The data beneath this task has to be reprinted character for character.

• [Input for this task]
──────
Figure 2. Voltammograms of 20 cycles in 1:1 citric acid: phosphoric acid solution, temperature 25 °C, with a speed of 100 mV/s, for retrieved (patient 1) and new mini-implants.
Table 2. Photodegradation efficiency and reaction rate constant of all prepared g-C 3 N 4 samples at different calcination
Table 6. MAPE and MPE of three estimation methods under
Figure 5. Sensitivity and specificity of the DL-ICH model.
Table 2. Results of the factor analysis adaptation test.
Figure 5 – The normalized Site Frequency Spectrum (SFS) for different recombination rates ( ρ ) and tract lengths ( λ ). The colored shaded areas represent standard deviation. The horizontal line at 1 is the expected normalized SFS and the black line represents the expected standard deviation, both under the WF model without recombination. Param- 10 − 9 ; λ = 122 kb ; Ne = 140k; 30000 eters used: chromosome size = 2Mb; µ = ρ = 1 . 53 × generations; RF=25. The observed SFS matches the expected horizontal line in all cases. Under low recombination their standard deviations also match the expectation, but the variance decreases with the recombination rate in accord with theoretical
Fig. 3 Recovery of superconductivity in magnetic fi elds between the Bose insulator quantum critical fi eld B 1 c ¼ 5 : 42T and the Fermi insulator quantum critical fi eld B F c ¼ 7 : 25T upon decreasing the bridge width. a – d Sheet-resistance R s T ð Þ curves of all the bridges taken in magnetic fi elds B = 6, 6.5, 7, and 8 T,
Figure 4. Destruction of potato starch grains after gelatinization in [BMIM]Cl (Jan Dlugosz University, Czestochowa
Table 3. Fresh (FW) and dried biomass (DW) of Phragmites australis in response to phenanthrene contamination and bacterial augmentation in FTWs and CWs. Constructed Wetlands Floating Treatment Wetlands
──────
• [Result]
Figure 2. Voltammograms of 20 cycles in 1:1 citric acid: phosphoric acid solution, temperature 25 °C, with a speed of 100 mV/s, for retrieved (patient 1) and new mini-implants.
Table 2. Photodegradation efficiency and reaction rate constant of all prepared g-C 3 N 4 samples at different calcination
Table 6. MAPE and MPE of three estimation methods under
Figure 5. Sensitivity and specificity of the DL-ICH model.
Table 2. Results of the factor analysis adaptation test.
Figure 5 – The normalized Site Frequency Spectrum (SFS) for different recombination rates ( ρ ) and tract lengths ( λ ). The colored shaded areas represent standard deviation. The horizontal line at 1 is the expected normalized SFS and the black line represents the expected standard deviation, both under the WF model without recombination. Param- 10 − 9 ; λ = 122 kb ; Ne = 140k; 30000 eters used: chromosome size = 2Mb; µ = ρ = 1 . 53 × generations; RF=25. The observed SFS matches the expected horizontal line in all cases. Under low recombination their standard deviations also match the expectation, but the variance decreases with the recombination rate in accord with theoretical
Fig. 3 Recovery of superconductivity in magnetic fi elds between the Bose insulator quantum critical fi eld B 1 c ¼ 5 : 42T and the Fermi insulator quantum critical fi eld B F c ¼ 7 : 25T upon decreasing the bridge width. a – d Sheet-resistance R s T ð Þ curves of all the bridges taken in magnetic fi elds B = 6, 6.5, 7, and 8 T,
Figure 4. Destruction of potato starch grains after gelatinization in [BMIM]Cl (Jan Dlugosz University, Czestochowa
Table 3. Fresh (FW) and dried biomass (DW) of Phragmites australis in response to phenanthrene contamination and bacterial augmentation in FTWs and CWs. Constructed Wetlands Floating Treatment Wetlands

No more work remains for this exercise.